House Democrats will forgo using the federal courts to try to compel testimony from recalcitrant witnesses in their impeachment inquiry, a top Democratic chairman said Monday, warning that lawmakers would instead use the lack of cooperation to bolster their case that President Trump has abused his office and obstructed Congress’s investigation.
Representative Adam B. Schiff, Democrat of California and the chairman of the House Intelligence Committee, confirmed the shift in strategy after Charles M. Kupperman, the former deputy national security adviser and one of Mr. Trump’s “closest confidential” advisers, defied a House subpoena for testimony that had been scheduled for Monday morning.

House Democrats are also using this strategy for other witnesses who have refused to appear. Several points deserve emphasis. (One caveat: Whether the House Judiciary Committee can force Donald McGahn, former White House counsel, to testify is still being litigated. If a court finds that there is no absolute immunity and orders McGahn to testify pursuant to a lawful subpoena, then it is a new ballgame.)

First, since the House already has more than enough evidence of impeachable conduct, these witnesses are not, strictly speaking, essential. Sure, it would be impactful to have multiple witnesses, but frankly, Trump does not even seem to be disputing the facts.
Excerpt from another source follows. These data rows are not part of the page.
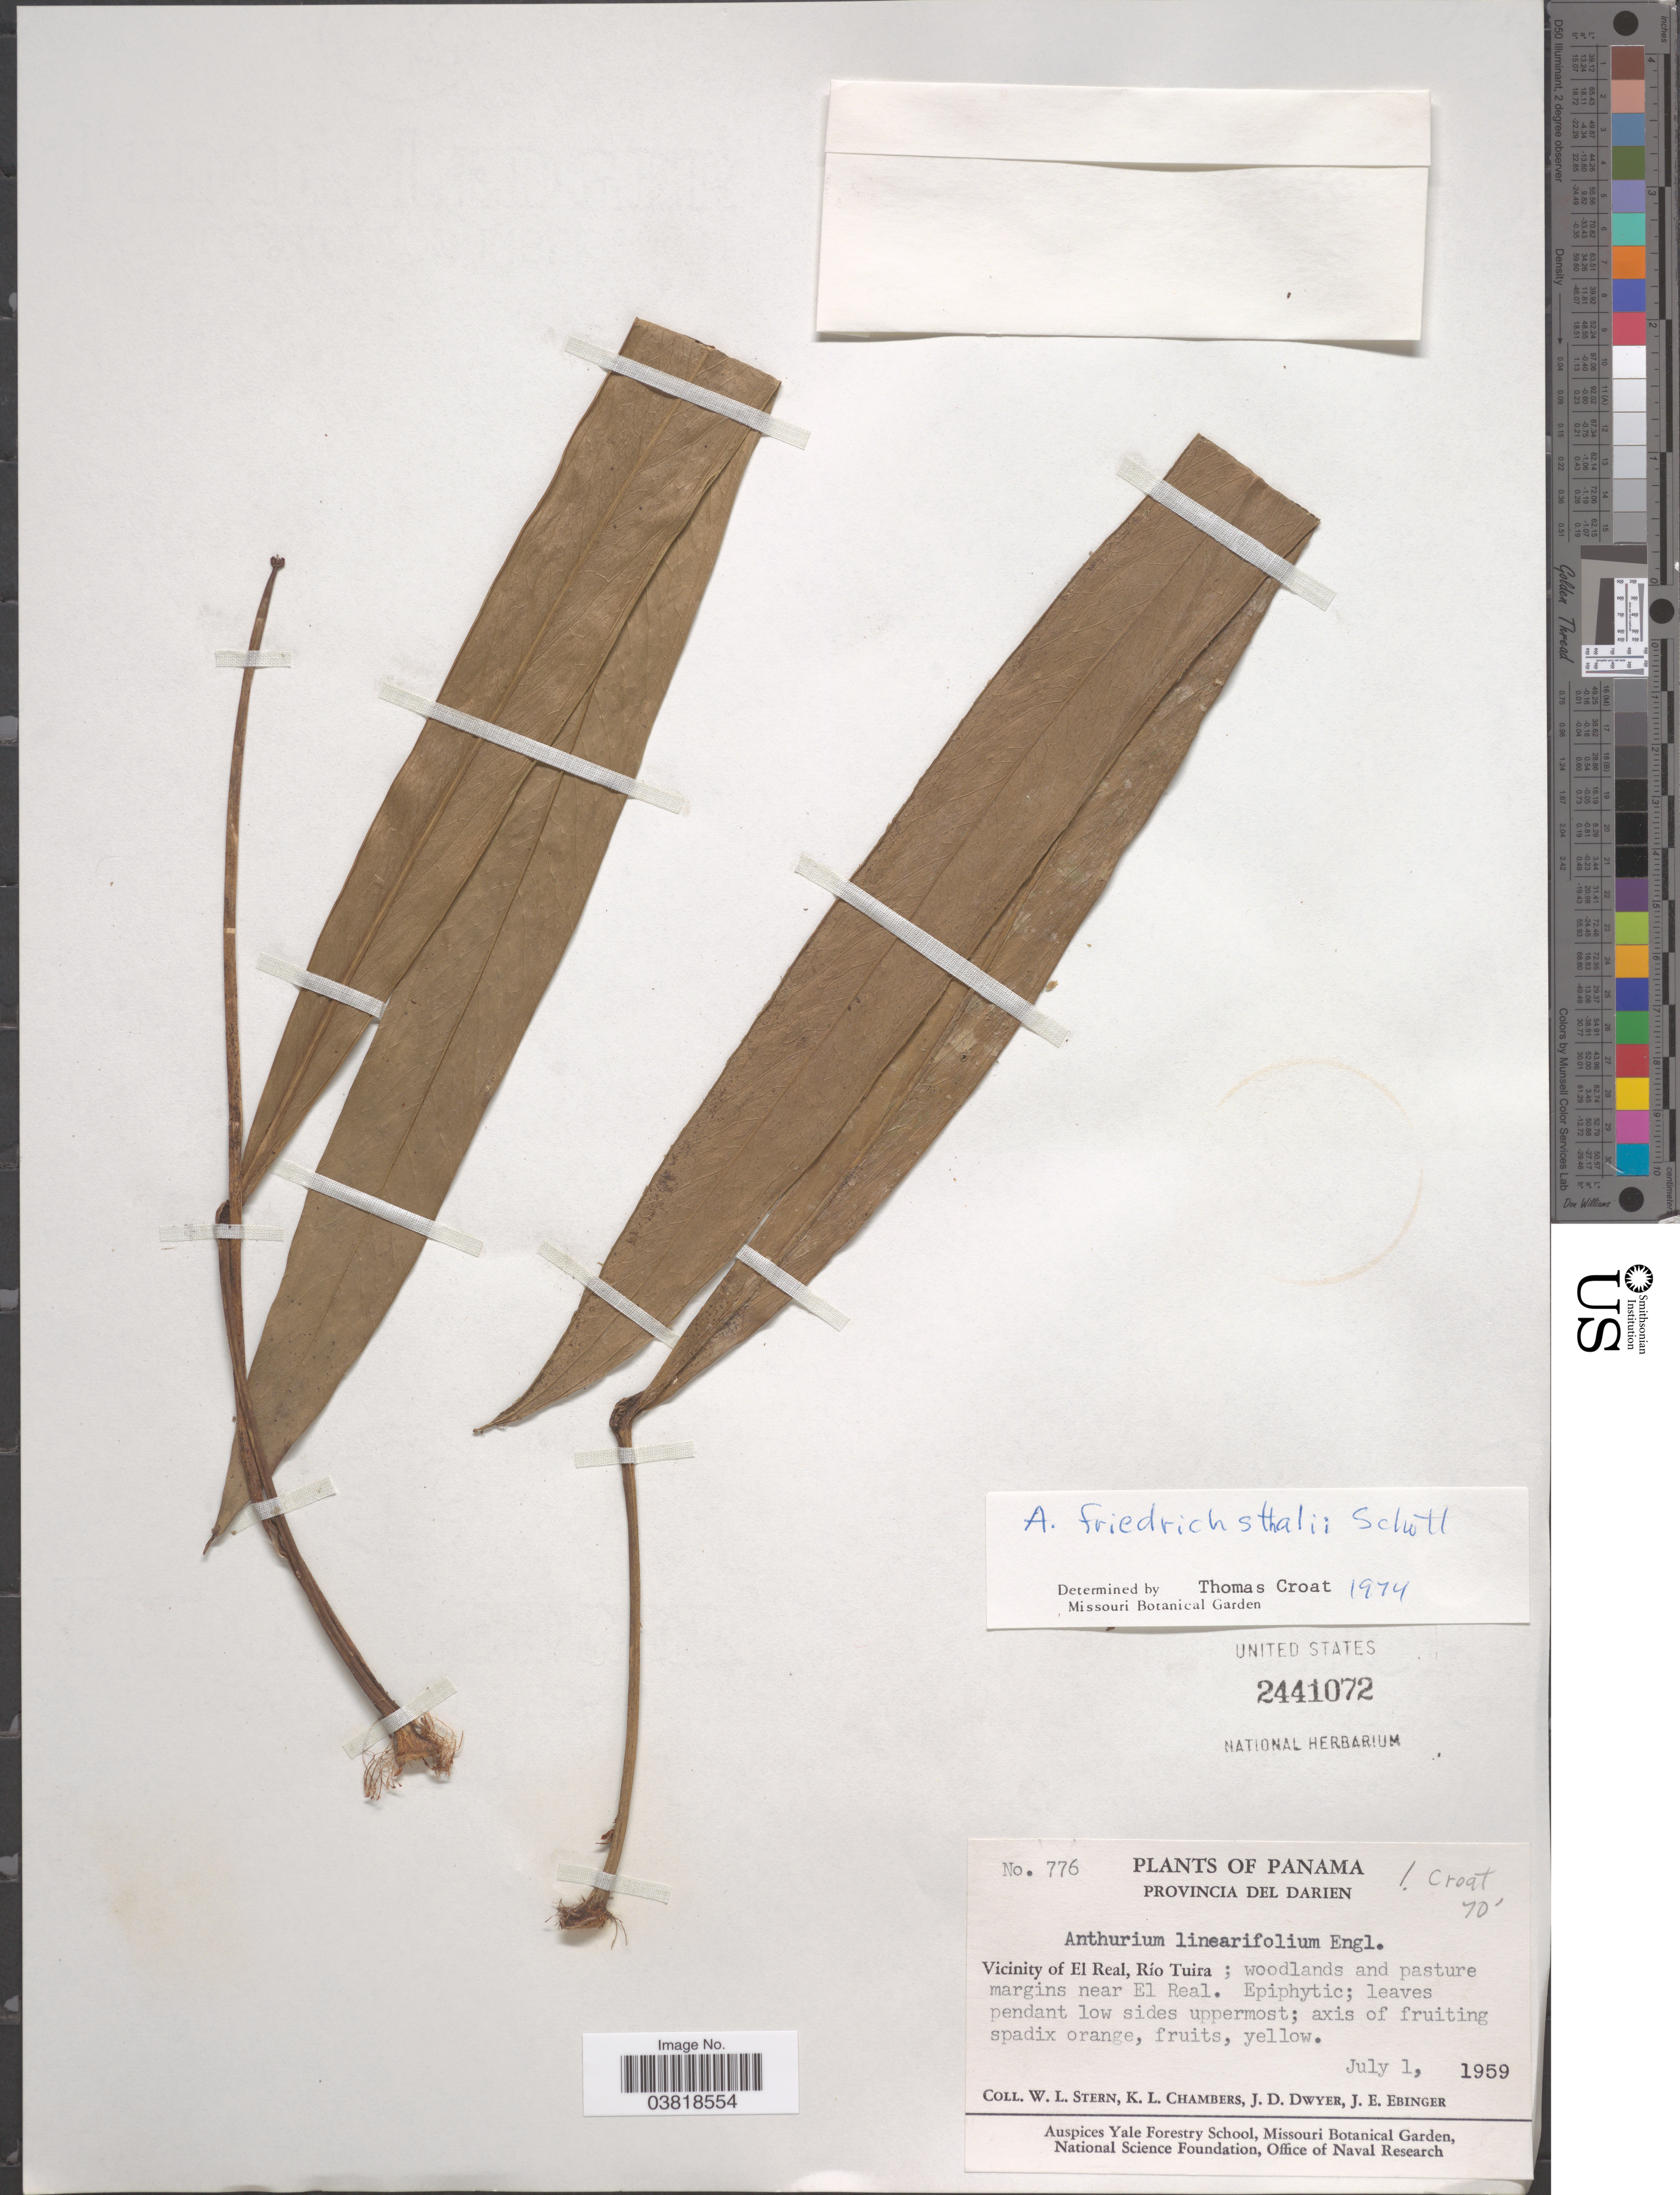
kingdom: Plantae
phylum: Tracheophyta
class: Liliopsida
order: Alismatales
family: Araceae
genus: Anthurium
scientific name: Anthurium friedrichsthalii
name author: Schott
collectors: W. L. Stern, K. Chambers, J. D. Dwyer & J. Ebinger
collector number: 776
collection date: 1959-07-01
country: Panama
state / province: Darien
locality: Vicinity of El Real, Río Tuira; woodlands and pasture margins near El Real.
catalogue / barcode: US 2441072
Second, at the Senate trial, the rule for evidence under one party’s control that is withheld or destroyed should be the same as the rule in any court setting: that that evidence is presumed to be unfavorable. Hence, the Senate sitting as jurors should be told that Kupperman’s testimony should be presumed to verify the bombshell testimony of witnesses like William B. Taylor Jr.

Third, Schiff’s strategy seems wise. Unless the House wants to lose all momentum, drag this out until 2020, and litigate up and down the federal courts, it is best to move on for now. “Litigation equals avoidable delay and isn’t needed any longer,” tweets constitutional scholar Laurence Tribe. “We have the evidence now to prove clearly impeachable offenses. On to public hearings!”

Nothing prevents the House from simultaneously litigating and pursuing impeachment. If the former is successful, the new evidence can be thrown into the hopper for the Senate trial.

Fourth, the average mid-ranking civil servant trapped between orders from the White House and a subpoena is quite different than a Cabinet-level official such as Secretary of State Mike Pompeo or Attorney General William P. Barr, who are witnesses to serious misconduct and choose to assist the president’s stonewalling campaign. Congress could exercise its power of “inherent contempt” and try to lock these guys up, but that seems unwieldy. A better solution would be to proceed to impeachment of those senior officials as Trump’s impeachment moves to the Senate.

Senior officials who know full well there is no “absolute immunity” and whose actions are themselves suspect should not be able to hide behind a phony privilege claim. Pompeo, by recalling former ambassador to Ukraine Marie Yovanovitch, was arguably acting in furtherance of the conspiracy to enlist Ukraine’s help in the election. Barr has been traveling the globe to solicit dirt on Biden. Acting chief of staff Mick Mulvaney allegedly held up funds for Ukraine for Trump’s political benefit. For those officials in Senate-confirmed positions, impeachment on their underlying conduct and on their refusal to show up for testimony should be on the table. Witnesses can take the Fifth, but that is not a realistic option if they want to remain in the administration.

In short, there must be a severe consequence for officials participating in a stonewall campaign. The most logical and easily available power at Congress’s disposal is the impeachment power. If nothing else, it should give future Cabinet officials pause before complying with a baseless claim of privilege that just so happens to conceal their own role in impeachable conduct.